Book shows a proof where a conclusion is reached of: $\neg r$. The next step says $\neg r \lor \neg s$ using the rule of disjunctive amplification. The rule of disjunctive amplification as I know it is $p \implies p \lor q$. I don't see how from this you can also say $\neg p \implies \neg p \lor \neg q$. I can see that the truth table is a tautology so I know it's true, I just don't see how to get there.

 

[hotvette]

Is this as simple as letting $p = \neg r$ and $q = \neg s$?

 

[TeethWhitener]

Is this as simple as letting $p = \neg r$ and $q = \neg s$?

Yes.

 

[hotvette]

Really?

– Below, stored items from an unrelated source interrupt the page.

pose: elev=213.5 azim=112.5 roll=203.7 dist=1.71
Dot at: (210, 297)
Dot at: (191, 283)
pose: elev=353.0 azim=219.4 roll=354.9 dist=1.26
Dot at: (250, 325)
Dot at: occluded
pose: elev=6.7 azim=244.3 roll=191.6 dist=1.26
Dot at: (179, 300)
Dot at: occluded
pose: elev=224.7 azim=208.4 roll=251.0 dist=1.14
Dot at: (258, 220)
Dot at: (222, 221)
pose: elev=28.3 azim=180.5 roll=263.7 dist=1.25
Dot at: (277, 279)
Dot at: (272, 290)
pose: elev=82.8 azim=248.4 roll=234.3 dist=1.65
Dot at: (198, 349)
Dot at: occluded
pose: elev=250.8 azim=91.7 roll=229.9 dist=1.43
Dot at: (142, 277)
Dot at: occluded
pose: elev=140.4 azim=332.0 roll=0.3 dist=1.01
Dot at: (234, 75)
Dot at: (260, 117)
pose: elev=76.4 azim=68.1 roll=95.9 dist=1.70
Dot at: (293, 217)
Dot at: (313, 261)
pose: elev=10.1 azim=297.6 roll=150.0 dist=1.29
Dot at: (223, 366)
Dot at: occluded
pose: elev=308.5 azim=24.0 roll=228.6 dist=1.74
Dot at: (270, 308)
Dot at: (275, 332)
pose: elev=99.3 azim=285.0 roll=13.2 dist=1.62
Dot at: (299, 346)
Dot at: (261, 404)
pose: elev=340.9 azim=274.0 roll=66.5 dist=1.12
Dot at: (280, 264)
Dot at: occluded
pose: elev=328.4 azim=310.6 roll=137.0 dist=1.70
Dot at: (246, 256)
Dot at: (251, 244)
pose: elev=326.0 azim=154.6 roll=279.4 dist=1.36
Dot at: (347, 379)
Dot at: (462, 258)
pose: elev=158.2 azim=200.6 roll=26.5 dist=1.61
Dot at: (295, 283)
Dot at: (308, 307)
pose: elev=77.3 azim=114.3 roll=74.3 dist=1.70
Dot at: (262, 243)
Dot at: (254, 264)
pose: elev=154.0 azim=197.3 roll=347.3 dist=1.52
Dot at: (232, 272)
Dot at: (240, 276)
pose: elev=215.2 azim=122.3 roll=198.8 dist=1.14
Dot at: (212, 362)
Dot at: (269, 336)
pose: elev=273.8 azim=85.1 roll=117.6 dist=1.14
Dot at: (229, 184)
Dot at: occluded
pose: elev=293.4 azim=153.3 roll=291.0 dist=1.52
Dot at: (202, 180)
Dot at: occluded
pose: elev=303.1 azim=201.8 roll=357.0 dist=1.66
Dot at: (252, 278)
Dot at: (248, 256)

So this means I can take any of the logic Rules and just replace anything with its negative and vice versa and it is still valid? Example of M. Ponens $[p \land (p \implies q] \implies q$ can be written as $[\neg p \land (\neg p \implies \neg q] \implies \neg q$? The book makes no mention of this. I wonder how we are expected to know...

 

[TeethWhitener]

$p$ is any proposition, including $\neg q$ (kind of. Technically it follows the law of substitution, but functionally it’s the same thing).

 

[TeethWhitener]

Think through it carefully. If you have $\neg p$ and $\neg p \implies \neg q$, why wouldn’t you have $\neg q$?

 

[hotvette]

Sure, that's just M. Ponens. Makes sense, thanks!